## [DATA EXCERPTS]
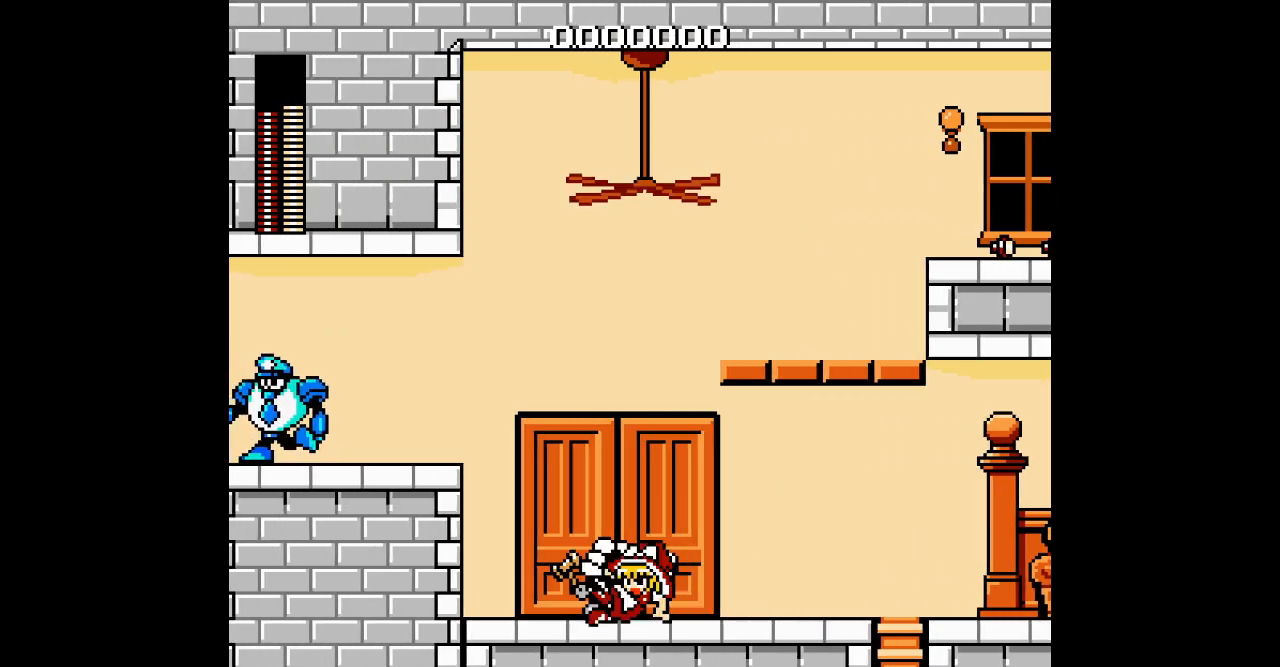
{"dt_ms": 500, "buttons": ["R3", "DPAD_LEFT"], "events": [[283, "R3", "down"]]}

* * *

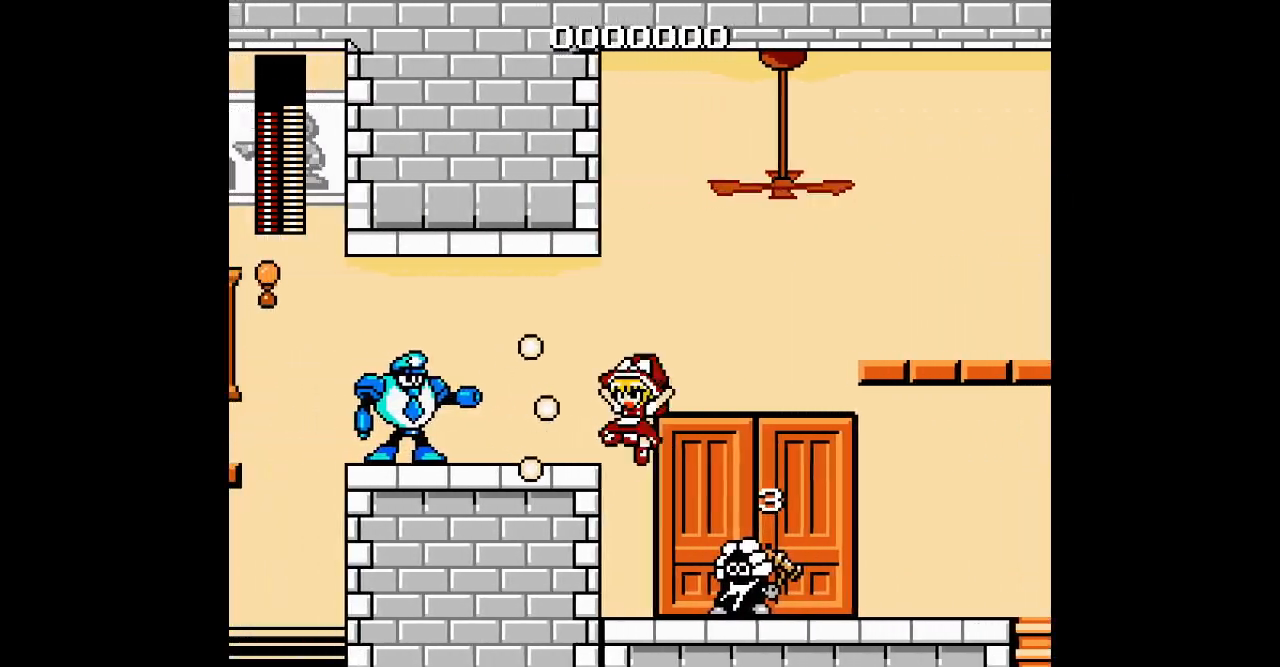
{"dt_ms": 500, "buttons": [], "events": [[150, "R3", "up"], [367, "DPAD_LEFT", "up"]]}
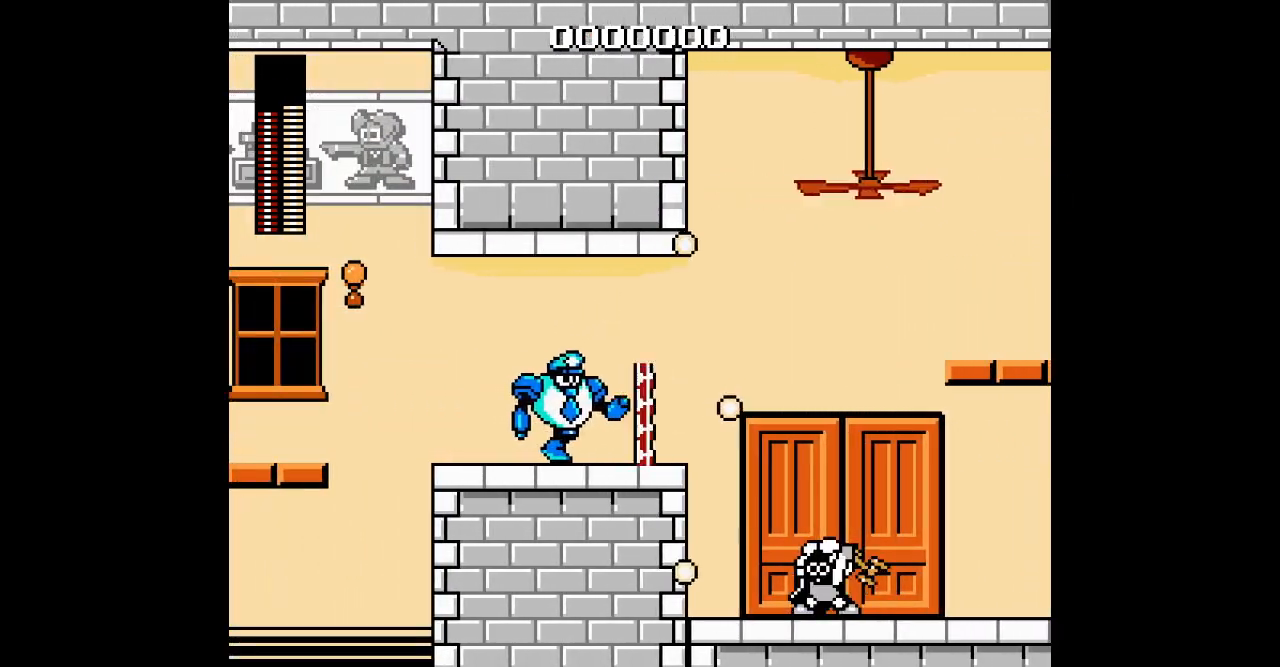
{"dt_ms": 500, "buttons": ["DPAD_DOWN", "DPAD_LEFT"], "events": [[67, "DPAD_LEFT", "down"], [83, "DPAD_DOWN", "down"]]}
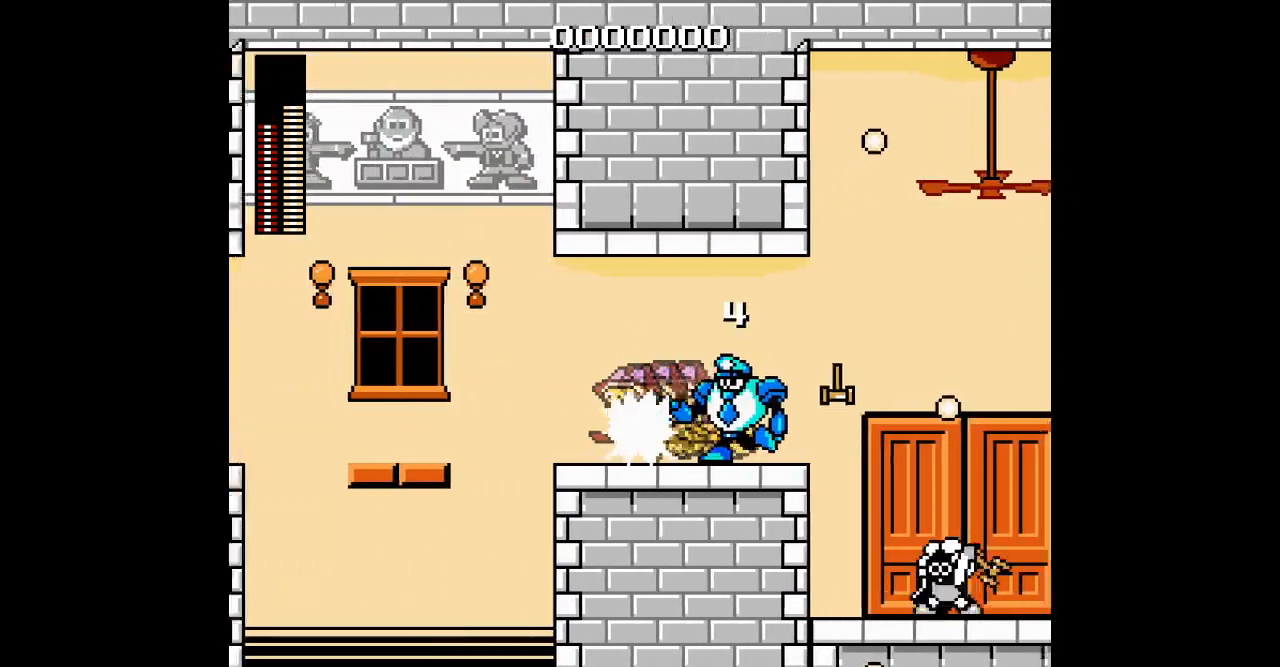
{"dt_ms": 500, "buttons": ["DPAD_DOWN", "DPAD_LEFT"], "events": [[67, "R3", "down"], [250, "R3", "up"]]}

==

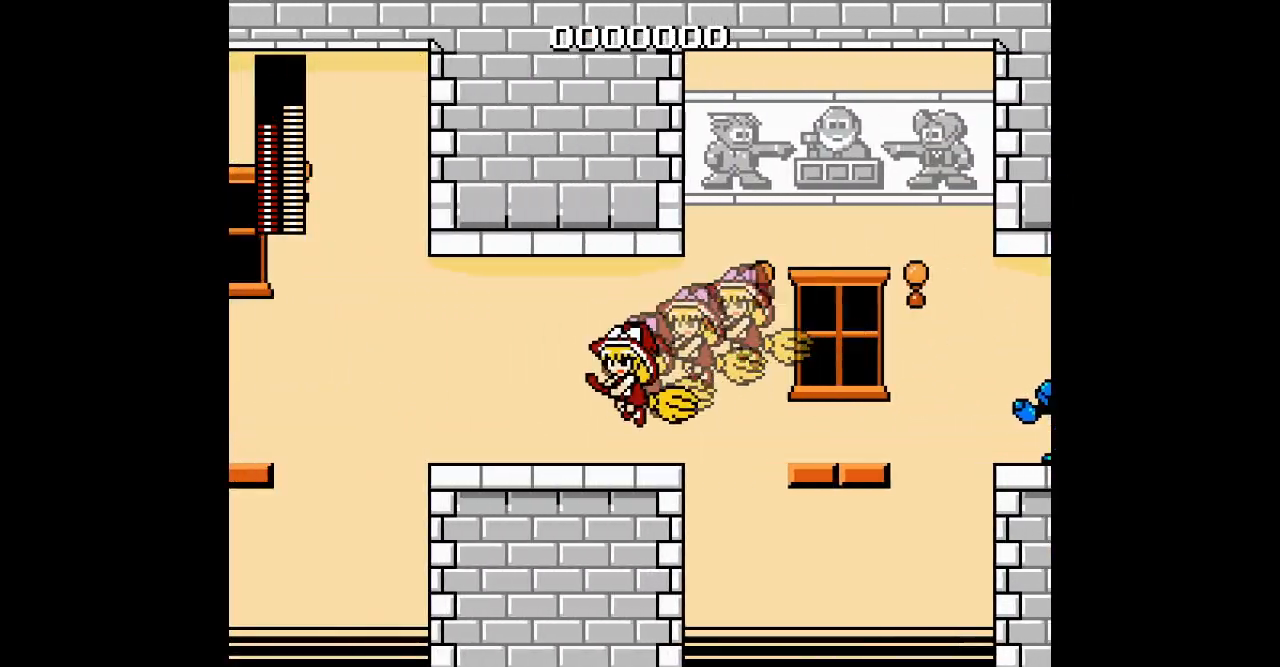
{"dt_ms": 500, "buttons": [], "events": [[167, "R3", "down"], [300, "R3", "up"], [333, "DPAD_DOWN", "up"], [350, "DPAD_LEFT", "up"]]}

## [WHAT THE TASK ASKS]
In how many lines of the material above does the word "down" appear? Reply with the number only.

## [RESULT OF THE EXERCISE]
4